# bluefish



## floridaface (Nov 16, 2009)

i forgot to mention blues in my first question. someone please tell me where they at? i caught one at the boardwalk with my 8ft castnet lastnight but i know that was luck


----------



## konz (Oct 1, 2007)

We've caught a couple recently off Bob Sykes bridge. About 20" a piece........using cut bait under the bridge.


----------



## jcooper85 (Jul 23, 2009)

I went out to navarre beach just before you get out to opal beach. Caught several blues about 30-45 min. before dark on fri. afternoon. Sat. morning caught a couple more right at day break. Once the sun was up over the horizon the bluefish action stopped for me. Caught them on a Tsunami lure 4" sinking zig-rig1 1/2 ounce, similar to a gotcha (red and silver). The last blue I caught on friday evening spit out about an 6" piece of lady fish along with 2 other bait fish.


----------



## Baitcaster (Oct 4, 2007)

man, i got to get to the water !


----------



## floridaface (Nov 16, 2009)

thanks guys


----------



## deviantek (Dec 8, 2009)

Hah, so that's what I caught! Was out fishing for redfish down at NAS tonight (8pm) using a red/white spinner bait designed for Redfish and hit a bluefish tearing through a school of bait fish right off the shore. I couldn't remember what redfish looked like and automatically assumed it was a red... after google image searching, sure it enough it wasn't a red but instead a bluefish... It fought like a son of a...

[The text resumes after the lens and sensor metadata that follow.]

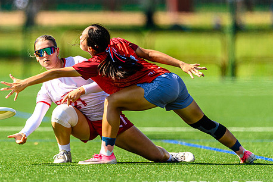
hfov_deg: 2.8
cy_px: 48
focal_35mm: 724
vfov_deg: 1.9
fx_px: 5494
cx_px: 62
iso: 100
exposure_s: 1/1600
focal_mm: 400
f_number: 3.2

The blue was probably 5lbs. 



Has anyone done much fishing down @ NAS? I was in the spot where it seems like the coast guard has there boats tied up. Other then that bluefish, there wasn't much action on a spinner at 8-12pm at night (probably should be using live bait @ at the bottom). 



A few military buddies and mysellf are just wandering around looking to catch anything that bites. 



Anyone have any worthy suggestions for a good chance at something that bites during the night hours, and doesn't involve much skill to catch? 



Thanks!


----------



## tideline_two (Oct 8, 2007)

i fished on okaloosa island pier tuesday before the storm. there was a school of blues hanging around the end of the pier right near the pilings. any time you pulled a lure thru em. they were mostly 14-16 inches long.


----------



## floridaface (Nov 16, 2009)

about nas, theres lots of reds and flounder out there, other people talk about sheepheads and stuff but i havent seen anyone catch em myself. for flounder, use jig heads with berkley gulp or live bait ( shrimp,minnows, or finger mullet) and bounce it around the bottom right around the wall. when it gets tight, DO NOT yank it right away. give it a sec to suck it in then snag em and bag em. for reds, just throw out something alive or cut up fish, keep it on the bottom tho. use atleast an once of wieght and 12-25 lbs test aleast. feel free to go over 25 if u dont have much skill hehe. i jus use the super cheap 12lbs test from walmart. but ive got years in redfish. throw ur red bait in the channel.



fiddler crabs for sheephead but good luck with those.


----------